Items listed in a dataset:
.....
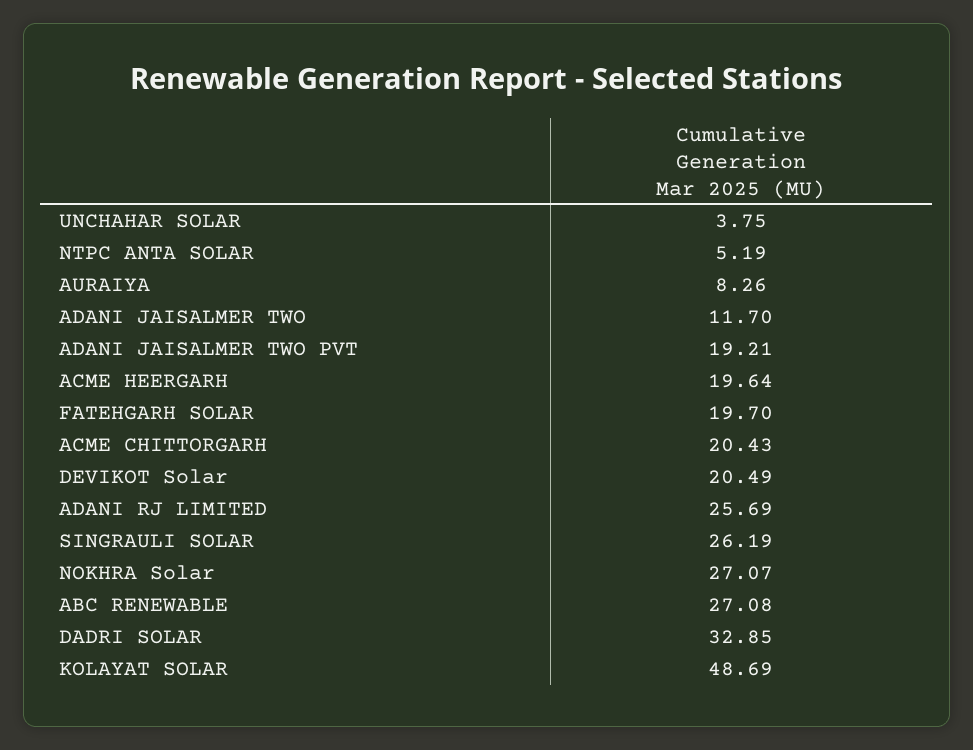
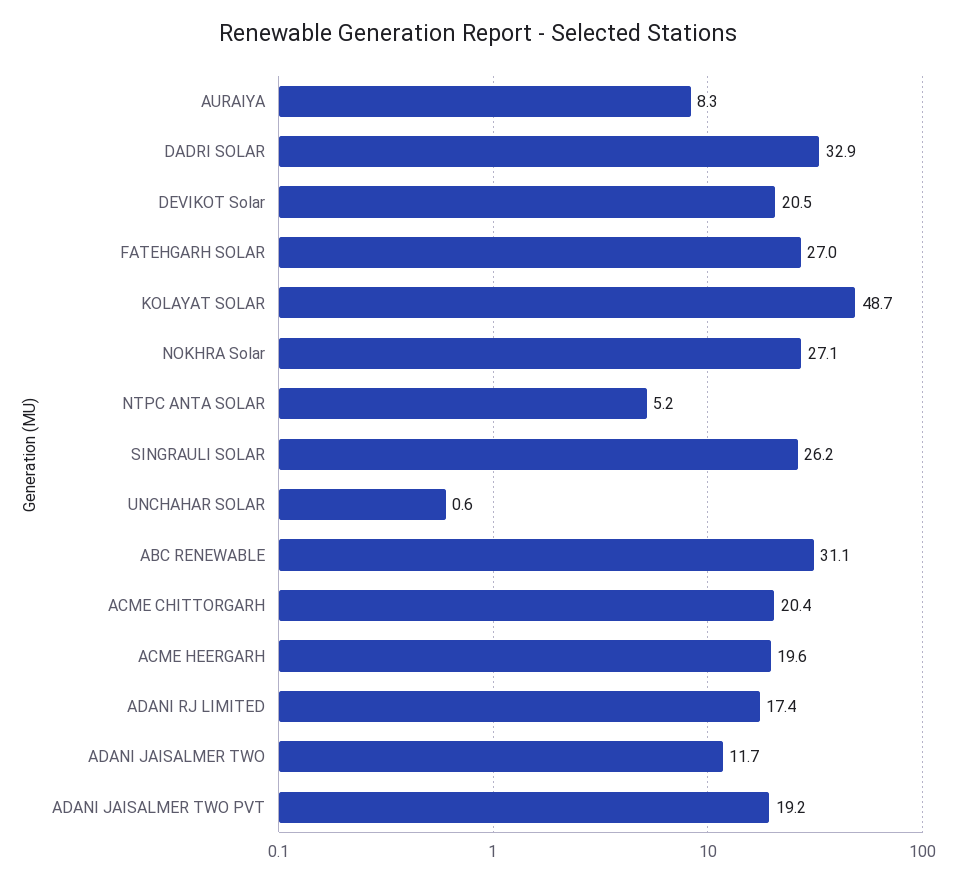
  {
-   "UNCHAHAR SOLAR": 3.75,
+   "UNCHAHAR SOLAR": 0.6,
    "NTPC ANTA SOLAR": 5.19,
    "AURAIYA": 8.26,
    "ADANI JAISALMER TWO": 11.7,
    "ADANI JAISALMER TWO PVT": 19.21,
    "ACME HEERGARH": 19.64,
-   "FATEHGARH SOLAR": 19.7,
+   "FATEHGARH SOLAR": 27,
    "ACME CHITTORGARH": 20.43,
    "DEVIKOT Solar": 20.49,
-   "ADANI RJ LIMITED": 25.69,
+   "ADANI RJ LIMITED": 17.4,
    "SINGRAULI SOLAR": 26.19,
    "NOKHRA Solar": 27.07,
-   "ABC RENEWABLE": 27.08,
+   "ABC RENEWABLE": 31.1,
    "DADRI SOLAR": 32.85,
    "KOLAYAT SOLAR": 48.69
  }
.....
Written task ->
Copy out the data verbatim, with no pictures.

Result for this exercise ->
  {
-   "UNCHAHAR SOLAR": 3.75,
+   "UNCHAHAR SOLAR": 0.6,
    "NTPC ANTA SOLAR": 5.19,
    "AURAIYA": 8.26,
    "ADANI JAISALMER TWO": 11.7,
    "ADANI JAISALMER TWO PVT": 19.21,
    "ACME HEERGARH": 19.64,
-   "FATEHGARH SOLAR": 19.7,
+   "FATEHGARH SOLAR": 27,
    "ACME CHITTORGARH": 20.43,
    "DEVIKOT Solar": 20.49,
-   "ADANI RJ LIMITED": 25.69,
+   "ADANI RJ LIMITED": 17.4,
    "SINGRAULI SOLAR": 26.19,
    "NOKHRA Solar": 27.07,
-   "ABC RENEWABLE": 27.08,
+   "ABC RENEWABLE": 31.1,
    "DADRI SOLAR": 32.85,
    "KOLAYAT SOLAR": 48.69
  }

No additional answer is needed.